Des nominations clientélistes à la tête des établissements scolaires
En sous-effectif sur l’ensemble du territoire, beaucoup d’affectations du nouveau personnel enseignant dans leur établissement se sont faites quelques jours ou même la veille de la rentrée. Ils critiquent aussi les nominations clientélistes de beaucoup de directeurs d’établissements. Contre un soutien politique ou contre rémunération, beaucoup de ces enseignants promus se retrouvent à encadrer un personnel qui dispose de meilleurs diplômes, ce qui crée du ressentiment et des rivalités au sein du corps professoral.
Les recrutements de personnes vacataires qui constituent déjà une large majorité des enseignants se multiplient. Sans statut, payé uniquement en fonction des heures effectuées dans la semaine, ils ne disposent pas de congés payés. La précarité de ces enseignants payés 1 500 Fcfa l’heure, soit 2,30 euros, les empêche de faire grève tandis que leurs revendications peinent à se faire entendre.
Un recrutement pléthorique d’enseignants vacataires
La mise en place des Programmes d’ajustement structurels de la Banque mondiale au Bénin, qui conditionnaient à un prêt financier, la réduction des dépenses sociales, entraînent de 1986 à 1992 la fermeture des écoles normales supérieures où les enseignants étaient formés et recrutés.
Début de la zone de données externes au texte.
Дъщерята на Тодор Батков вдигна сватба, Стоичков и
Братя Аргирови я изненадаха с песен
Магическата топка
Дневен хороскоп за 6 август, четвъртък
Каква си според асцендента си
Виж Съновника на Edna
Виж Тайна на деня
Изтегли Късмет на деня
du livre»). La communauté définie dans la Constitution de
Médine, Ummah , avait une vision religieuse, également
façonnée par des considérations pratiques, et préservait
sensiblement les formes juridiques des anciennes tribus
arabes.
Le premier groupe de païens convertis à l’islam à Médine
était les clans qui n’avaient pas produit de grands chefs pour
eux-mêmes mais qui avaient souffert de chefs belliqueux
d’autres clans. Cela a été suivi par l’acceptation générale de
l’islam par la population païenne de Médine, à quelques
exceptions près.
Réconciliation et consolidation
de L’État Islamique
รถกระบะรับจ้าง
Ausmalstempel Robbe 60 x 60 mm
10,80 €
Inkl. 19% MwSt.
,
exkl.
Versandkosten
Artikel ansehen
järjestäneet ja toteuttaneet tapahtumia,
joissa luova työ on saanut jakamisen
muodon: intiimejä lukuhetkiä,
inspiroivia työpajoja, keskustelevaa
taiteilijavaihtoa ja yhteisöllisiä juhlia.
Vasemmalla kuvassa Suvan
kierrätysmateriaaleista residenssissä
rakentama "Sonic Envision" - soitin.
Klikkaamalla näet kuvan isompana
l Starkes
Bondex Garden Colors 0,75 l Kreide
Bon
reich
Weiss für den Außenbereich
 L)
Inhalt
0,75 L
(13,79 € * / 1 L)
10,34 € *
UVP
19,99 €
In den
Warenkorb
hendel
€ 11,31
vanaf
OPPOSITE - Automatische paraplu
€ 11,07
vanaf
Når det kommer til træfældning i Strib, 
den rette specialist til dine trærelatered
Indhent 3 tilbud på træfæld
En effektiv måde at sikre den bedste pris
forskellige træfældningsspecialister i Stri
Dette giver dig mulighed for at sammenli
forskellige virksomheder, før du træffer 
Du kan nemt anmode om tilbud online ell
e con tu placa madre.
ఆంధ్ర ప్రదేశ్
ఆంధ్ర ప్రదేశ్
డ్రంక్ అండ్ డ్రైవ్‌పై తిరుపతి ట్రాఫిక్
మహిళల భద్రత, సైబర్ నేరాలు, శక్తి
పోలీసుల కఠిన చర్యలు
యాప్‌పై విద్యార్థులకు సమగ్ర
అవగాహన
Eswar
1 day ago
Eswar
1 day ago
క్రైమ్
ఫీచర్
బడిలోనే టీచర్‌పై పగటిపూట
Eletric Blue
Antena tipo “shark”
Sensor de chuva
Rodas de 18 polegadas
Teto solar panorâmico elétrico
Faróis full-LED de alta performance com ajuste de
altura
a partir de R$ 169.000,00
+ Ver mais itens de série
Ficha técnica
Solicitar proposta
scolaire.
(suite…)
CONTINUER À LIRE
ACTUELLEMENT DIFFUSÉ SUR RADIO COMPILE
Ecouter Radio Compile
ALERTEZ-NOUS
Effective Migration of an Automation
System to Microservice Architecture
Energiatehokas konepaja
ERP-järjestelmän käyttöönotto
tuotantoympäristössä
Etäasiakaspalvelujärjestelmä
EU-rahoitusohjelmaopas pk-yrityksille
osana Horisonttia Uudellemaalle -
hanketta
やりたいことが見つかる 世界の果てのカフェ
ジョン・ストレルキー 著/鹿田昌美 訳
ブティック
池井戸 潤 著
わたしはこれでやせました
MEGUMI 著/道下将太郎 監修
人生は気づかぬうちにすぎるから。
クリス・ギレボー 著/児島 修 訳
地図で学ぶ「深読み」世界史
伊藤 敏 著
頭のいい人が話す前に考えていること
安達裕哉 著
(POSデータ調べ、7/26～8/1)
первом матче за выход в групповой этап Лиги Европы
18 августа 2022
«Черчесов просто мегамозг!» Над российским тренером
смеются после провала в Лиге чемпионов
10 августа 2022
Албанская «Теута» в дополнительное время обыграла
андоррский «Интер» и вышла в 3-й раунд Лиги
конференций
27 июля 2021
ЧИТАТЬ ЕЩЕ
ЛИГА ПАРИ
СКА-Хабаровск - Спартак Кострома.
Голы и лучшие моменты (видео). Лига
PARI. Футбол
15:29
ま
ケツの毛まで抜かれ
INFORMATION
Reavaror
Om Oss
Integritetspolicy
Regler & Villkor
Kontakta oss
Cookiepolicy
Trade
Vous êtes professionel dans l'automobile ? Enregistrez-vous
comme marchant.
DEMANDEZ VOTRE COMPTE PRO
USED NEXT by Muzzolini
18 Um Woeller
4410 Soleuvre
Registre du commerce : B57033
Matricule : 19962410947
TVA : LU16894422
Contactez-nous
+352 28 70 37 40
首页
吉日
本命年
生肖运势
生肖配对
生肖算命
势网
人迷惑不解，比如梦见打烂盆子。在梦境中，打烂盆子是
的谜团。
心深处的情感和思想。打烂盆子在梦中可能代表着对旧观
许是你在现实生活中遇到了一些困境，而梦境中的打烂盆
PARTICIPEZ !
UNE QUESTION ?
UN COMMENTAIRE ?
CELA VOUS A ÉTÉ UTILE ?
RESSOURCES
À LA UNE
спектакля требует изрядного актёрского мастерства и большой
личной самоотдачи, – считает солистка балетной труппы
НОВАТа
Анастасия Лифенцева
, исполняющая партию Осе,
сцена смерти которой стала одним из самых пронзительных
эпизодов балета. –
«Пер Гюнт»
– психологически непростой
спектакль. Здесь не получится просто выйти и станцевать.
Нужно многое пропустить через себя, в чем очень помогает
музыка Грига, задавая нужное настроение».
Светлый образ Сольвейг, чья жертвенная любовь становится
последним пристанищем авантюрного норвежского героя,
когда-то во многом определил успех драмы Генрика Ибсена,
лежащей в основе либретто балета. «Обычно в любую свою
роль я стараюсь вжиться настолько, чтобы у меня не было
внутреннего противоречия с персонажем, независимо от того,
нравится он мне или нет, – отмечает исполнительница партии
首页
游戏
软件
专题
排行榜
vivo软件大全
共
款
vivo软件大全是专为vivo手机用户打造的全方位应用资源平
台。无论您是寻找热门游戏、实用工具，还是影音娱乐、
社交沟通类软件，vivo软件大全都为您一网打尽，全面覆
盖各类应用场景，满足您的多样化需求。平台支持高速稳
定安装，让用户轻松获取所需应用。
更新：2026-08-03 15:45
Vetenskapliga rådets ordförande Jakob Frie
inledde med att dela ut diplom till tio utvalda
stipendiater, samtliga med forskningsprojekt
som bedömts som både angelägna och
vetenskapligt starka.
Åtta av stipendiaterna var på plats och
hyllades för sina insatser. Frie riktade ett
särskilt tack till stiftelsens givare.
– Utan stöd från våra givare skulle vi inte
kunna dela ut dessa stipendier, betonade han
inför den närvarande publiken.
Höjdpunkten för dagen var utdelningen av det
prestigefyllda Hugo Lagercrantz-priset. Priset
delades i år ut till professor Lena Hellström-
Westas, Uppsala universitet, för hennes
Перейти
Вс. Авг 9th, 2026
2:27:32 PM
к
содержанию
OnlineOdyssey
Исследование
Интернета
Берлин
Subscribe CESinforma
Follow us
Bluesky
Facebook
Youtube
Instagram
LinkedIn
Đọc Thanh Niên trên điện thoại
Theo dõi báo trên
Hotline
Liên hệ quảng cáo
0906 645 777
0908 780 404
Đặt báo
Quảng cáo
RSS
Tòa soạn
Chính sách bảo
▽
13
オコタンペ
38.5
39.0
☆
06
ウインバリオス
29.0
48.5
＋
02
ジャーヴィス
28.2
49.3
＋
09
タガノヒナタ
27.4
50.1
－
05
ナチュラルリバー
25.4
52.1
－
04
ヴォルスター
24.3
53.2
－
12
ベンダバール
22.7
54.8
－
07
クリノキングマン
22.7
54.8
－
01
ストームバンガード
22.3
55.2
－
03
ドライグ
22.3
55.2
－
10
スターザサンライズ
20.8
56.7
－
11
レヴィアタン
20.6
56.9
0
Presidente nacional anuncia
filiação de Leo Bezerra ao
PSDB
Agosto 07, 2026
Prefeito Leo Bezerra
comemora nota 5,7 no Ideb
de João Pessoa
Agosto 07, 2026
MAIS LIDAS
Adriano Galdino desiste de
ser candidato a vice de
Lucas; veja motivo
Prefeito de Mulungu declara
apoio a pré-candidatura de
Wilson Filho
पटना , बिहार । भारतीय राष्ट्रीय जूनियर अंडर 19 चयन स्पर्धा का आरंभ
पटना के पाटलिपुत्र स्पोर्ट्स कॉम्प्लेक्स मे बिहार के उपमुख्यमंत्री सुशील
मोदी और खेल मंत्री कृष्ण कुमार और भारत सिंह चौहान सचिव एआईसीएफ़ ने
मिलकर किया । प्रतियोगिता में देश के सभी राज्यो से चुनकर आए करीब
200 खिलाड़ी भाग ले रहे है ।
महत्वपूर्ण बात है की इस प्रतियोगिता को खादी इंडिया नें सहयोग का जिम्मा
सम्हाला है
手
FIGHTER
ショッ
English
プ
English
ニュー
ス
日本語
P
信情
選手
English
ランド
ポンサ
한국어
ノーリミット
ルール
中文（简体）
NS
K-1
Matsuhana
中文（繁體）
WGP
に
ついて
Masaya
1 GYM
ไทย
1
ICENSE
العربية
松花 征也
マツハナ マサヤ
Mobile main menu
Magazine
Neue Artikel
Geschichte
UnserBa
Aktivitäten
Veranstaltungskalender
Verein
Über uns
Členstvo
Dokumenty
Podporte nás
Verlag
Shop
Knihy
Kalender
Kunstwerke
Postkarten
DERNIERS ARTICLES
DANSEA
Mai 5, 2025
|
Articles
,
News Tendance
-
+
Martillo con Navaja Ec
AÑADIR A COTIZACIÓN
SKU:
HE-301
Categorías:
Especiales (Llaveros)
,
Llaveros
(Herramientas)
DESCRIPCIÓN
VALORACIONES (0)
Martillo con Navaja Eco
Tout individu au niveau du baccalauréat et de la licence est susceptible de pouvoir devenir enseignant. Les contrats de vacation se multiplient alors pour pallier le manque de professeurs qualifiés qui partent à la retraite.
Depuis, le recrutement des enseignants vacataires, beaucoup moins coûteux pour l’Etat béninois, se poursuit. Aujourd’hui, les ouvertures d’écoles privées se multiplient au Bénin, favorisées par une législation tolérante. Dès qu’ils ont les moyens financiers de payer les frais d’inscription d’une école privée, de plus en plus de parents refusent de mettre leurs enfants dans les établissements publiques, dans un pays où le taux d’alphabétisation est d’environ 45 %.